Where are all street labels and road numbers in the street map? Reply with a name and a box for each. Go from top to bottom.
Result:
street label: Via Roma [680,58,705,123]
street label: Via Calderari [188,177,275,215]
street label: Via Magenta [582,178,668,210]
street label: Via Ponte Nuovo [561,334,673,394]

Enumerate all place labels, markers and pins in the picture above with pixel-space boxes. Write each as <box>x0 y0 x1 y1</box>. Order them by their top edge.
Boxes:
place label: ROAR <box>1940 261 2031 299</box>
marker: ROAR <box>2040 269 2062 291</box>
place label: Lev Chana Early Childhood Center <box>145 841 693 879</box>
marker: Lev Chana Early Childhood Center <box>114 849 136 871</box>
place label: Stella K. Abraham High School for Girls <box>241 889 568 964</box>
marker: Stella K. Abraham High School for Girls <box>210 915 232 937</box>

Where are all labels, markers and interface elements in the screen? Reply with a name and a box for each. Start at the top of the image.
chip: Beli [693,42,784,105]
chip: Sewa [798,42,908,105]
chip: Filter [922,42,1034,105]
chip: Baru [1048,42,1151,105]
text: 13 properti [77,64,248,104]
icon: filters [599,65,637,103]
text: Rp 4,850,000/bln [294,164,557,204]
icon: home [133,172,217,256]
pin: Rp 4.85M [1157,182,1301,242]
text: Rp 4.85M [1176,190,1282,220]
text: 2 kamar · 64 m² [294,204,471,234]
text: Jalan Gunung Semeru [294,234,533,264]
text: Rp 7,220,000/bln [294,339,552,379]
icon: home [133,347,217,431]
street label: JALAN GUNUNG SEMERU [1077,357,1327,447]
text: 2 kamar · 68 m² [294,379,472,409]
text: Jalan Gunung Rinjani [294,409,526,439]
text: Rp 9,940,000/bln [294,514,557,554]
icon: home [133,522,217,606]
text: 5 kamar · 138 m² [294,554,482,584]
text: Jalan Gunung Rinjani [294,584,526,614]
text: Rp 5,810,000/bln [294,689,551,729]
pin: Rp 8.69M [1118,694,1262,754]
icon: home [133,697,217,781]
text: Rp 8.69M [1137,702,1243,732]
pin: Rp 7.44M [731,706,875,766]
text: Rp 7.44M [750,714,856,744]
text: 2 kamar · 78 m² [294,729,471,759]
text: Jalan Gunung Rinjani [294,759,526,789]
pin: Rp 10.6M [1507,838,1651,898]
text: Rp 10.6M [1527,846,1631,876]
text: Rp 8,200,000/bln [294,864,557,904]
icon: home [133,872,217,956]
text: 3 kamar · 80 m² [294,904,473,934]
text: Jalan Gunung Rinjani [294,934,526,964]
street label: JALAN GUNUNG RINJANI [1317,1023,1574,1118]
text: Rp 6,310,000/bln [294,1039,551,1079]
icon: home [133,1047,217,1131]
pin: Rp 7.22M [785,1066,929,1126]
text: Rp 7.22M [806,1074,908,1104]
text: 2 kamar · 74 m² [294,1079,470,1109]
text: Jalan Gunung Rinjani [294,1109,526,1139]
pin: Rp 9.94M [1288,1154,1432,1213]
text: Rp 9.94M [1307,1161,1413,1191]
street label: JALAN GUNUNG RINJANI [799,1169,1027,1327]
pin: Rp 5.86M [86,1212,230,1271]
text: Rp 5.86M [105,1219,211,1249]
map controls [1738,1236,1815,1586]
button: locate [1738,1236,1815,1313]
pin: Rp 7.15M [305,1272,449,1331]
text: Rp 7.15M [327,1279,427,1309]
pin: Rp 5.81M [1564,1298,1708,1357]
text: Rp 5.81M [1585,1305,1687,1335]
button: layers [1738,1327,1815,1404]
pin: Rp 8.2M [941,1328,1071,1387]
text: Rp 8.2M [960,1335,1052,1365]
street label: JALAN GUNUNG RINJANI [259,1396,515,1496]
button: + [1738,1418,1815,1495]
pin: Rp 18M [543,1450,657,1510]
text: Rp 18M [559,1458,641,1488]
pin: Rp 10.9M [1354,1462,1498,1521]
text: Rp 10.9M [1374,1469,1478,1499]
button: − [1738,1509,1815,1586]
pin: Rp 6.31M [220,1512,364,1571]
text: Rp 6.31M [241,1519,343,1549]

+ + + + +

→ What is being asked
Each line above must be reproduced exactly.

→ Result of the task
Where are all street labels and road numbers in the street map? Reply with a name and a box for each. Go from top to bottom.
Result:
street label: Via Roma [680,58,705,123]
street label: Via Calderari [188,177,275,215]
street label: Via Magenta [582,178,668,210]
street label: Via Ponte Nuovo [561,334,673,394]

Enumerate all place labels, markers and pins in the picture above with pixel-space boxes. Write each as <box>x0 y0 x1 y1</box>. Order them by their top edge.
Boxes:
place label: ROAR <box>1940 261 2031 299</box>
marker: ROAR <box>2040 269 2062 291</box>
place label: Lev Chana Early Childhood Center <box>145 841 693 879</box>
marker: Lev Chana Early Childhood Center <box>114 849 136 871</box>
place label: Stella K. Abraham High School for Girls <box>241 889 568 964</box>
marker: Stella K. Abraham High School for Girls <box>210 915 232 937</box>

Where are all labels, markers and interface elements in the screen? Reply with a name and a box for each. Start at the top of the image.
chip: Beli [693,42,784,105]
chip: Sewa [798,42,908,105]
chip: Filter [922,42,1034,105]
chip: Baru [1048,42,1151,105]
text: 13 properti [77,64,248,104]
icon: filters [599,65,637,103]
text: Rp 4,850,000/bln [294,164,557,204]
icon: home [133,172,217,256]
pin: Rp 4.85M [1157,182,1301,242]
text: Rp 4.85M [1176,190,1282,220]
text: 2 kamar · 64 m² [294,204,471,234]
text: Jalan Gunung Semeru [294,234,533,264]
text: Rp 7,220,000/bln [294,339,552,379]
icon: home [133,347,217,431]
street label: JALAN GUNUNG SEMERU [1077,357,1327,447]
text: 2 kamar · 68 m² [294,379,472,409]
text: Jalan Gunung Rinjani [294,409,526,439]
text: Rp 9,940,000/bln [294,514,557,554]
icon: home [133,522,217,606]
text: 5 kamar · 138 m² [294,554,482,584]
text: Jalan Gunung Rinjani [294,584,526,614]
text: Rp 5,810,000/bln [294,689,551,729]
pin: Rp 8.69M [1118,694,1262,754]
icon: home [133,697,217,781]
text: Rp 8.69M [1137,702,1243,732]
pin: Rp 7.44M [731,706,875,766]
text: Rp 7.44M [750,714,856,744]
text: 2 kamar · 78 m² [294,729,471,759]
text: Jalan Gunung Rinjani [294,759,526,789]
pin: Rp 10.6M [1507,838,1651,898]
text: Rp 10.6M [1527,846,1631,876]
text: Rp 8,200,000/bln [294,864,557,904]
icon: home [133,872,217,956]
text: 3 kamar · 80 m² [294,904,473,934]
text: Jalan Gunung Rinjani [294,934,526,964]
street label: JALAN GUNUNG RINJANI [1317,1023,1574,1118]
text: Rp 6,310,000/bln [294,1039,551,1079]
icon: home [133,1047,217,1131]
pin: Rp 7.22M [785,1066,929,1126]
text: Rp 7.22M [806,1074,908,1104]
text: 2 kamar · 74 m² [294,1079,470,1109]
text: Jalan Gunung Rinjani [294,1109,526,1139]
pin: Rp 9.94M [1288,1154,1432,1213]
text: Rp 9.94M [1307,1161,1413,1191]
street label: JALAN GUNUNG RINJANI [799,1169,1027,1327]
pin: Rp 5.86M [86,1212,230,1271]
text: Rp 5.86M [105,1219,211,1249]
map controls [1738,1236,1815,1586]
button: locate [1738,1236,1815,1313]
pin: Rp 7.15M [305,1272,449,1331]
text: Rp 7.15M [327,1279,427,1309]
pin: Rp 5.81M [1564,1298,1708,1357]
text: Rp 5.81M [1585,1305,1687,1335]
button: layers [1738,1327,1815,1404]
pin: Rp 8.2M [941,1328,1071,1387]
text: Rp 8.2M [960,1335,1052,1365]
street label: JALAN GUNUNG RINJANI [259,1396,515,1496]
button: + [1738,1418,1815,1495]
pin: Rp 18M [543,1450,657,1510]
text: Rp 18M [559,1458,641,1488]
pin: Rp 10.9M [1354,1462,1498,1521]
text: Rp 10.9M [1374,1469,1478,1499]
button: − [1738,1509,1815,1586]
pin: Rp 6.31M [220,1512,364,1571]
text: Rp 6.31M [241,1519,343,1549]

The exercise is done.